TASK STATEMENT:
Duplicate every one of the records below line by line, keeping each character unchanged.

Saved entries
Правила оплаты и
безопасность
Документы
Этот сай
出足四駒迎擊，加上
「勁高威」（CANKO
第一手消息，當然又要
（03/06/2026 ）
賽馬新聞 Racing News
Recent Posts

ANSWER TO THIS PROBLEM:
Правила оплаты и
безопасность
Документы
Этот сай
出足四駒迎擊，加上
「勁高威」（CANKO
第一手消息，當然又要
（03/06/2026 ）
賽馬新聞 Racing News
Recent Posts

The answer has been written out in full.